In fact, I would go so far as to say that a 2013 business plan that specifically relies on someone else’s money to make things happen is nothing short of dead in the water. Rather, a workable 2013 business plan says:

  1. Here’s how my company is making money right now in niche sector A
  2. Here’s the size of the much, much larger market B it can address if you come on board with £300K
  3. Let’s get to it…

The most damaging thing about seeking funding is when it absorbs so much of your time and effort that it ends up costing you your company. So don’t do that: the sexiest thing you can put on a whiteboard is ongoing sales. Prove that you can both sell and deliver, and people will want in, big-time. Make that your goal in 2013, OK? 🙂

Building a startup is like building a boat…

out of flotsam, while swimming alone in the middle of a vast ocean. By the way, it’s cold out there, really cold.

What is asked:
a - According to the passage on startup funding, why should a founder avoid making the search for funding the main focus?
b - Shorten the paragraph in the passage on startup funding that begins "The most damaging thing about seeking funding" and keep its main facts.

Dataset entries
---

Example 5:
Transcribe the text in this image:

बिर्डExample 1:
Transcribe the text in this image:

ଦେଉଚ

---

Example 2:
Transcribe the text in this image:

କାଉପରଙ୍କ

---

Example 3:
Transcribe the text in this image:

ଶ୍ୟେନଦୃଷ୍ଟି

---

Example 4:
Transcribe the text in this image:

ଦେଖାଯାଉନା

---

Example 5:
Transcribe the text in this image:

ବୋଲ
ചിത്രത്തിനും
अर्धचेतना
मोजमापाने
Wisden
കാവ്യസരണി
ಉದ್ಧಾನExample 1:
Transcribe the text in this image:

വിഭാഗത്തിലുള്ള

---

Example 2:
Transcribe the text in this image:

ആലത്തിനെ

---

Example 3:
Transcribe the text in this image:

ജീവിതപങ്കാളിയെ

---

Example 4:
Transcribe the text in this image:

---

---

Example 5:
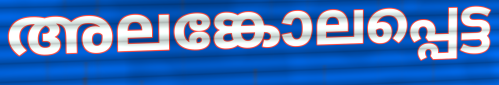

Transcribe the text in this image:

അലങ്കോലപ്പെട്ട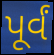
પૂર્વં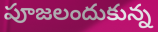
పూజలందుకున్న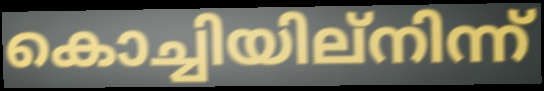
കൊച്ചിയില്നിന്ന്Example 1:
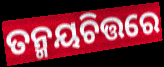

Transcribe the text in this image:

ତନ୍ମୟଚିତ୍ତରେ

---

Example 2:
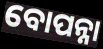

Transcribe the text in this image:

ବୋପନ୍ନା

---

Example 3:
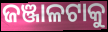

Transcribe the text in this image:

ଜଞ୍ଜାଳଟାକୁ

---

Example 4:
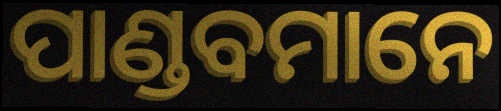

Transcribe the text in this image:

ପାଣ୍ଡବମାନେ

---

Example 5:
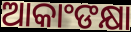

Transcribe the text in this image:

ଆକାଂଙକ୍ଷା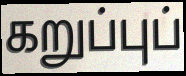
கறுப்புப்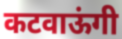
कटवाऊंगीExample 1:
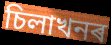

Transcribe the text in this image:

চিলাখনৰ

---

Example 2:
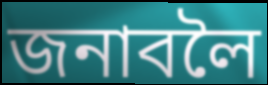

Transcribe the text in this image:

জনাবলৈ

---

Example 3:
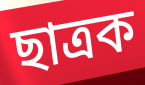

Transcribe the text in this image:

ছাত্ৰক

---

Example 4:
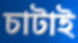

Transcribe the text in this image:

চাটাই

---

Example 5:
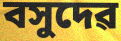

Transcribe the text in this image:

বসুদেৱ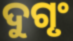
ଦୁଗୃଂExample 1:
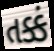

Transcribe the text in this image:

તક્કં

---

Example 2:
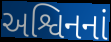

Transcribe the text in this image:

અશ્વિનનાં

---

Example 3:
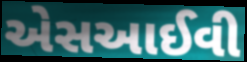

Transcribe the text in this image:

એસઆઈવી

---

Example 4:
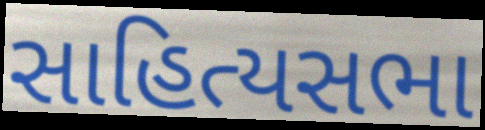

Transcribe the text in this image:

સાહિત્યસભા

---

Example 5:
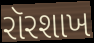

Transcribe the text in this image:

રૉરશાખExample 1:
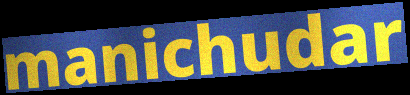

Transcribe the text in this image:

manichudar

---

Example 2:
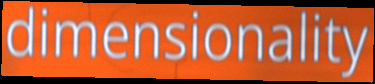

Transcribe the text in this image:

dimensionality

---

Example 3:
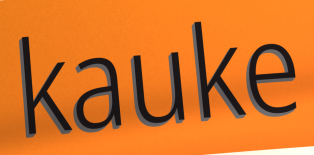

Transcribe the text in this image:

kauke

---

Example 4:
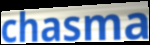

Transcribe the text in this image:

--

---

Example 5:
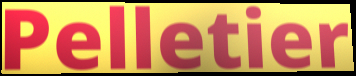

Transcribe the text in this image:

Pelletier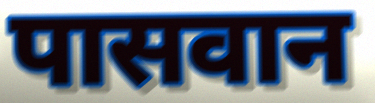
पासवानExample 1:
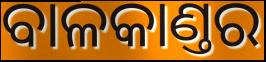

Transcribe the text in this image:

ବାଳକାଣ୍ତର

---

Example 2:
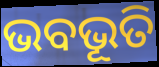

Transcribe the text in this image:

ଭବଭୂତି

Worked solutions:
a - The search for funding can take up so much time and effort that it ends up costing the founder the company. Ongoing sales matter more, because proving that the company can both sell and deliver makes people eager to invest.

b - Seeking funding is most damaging when it consumes so much time and effort that it costs you your company, so avoid that and focus on ongoing sales. Showing that you can sell and deliver will make people eager to invest, and that should be the goal for 2013.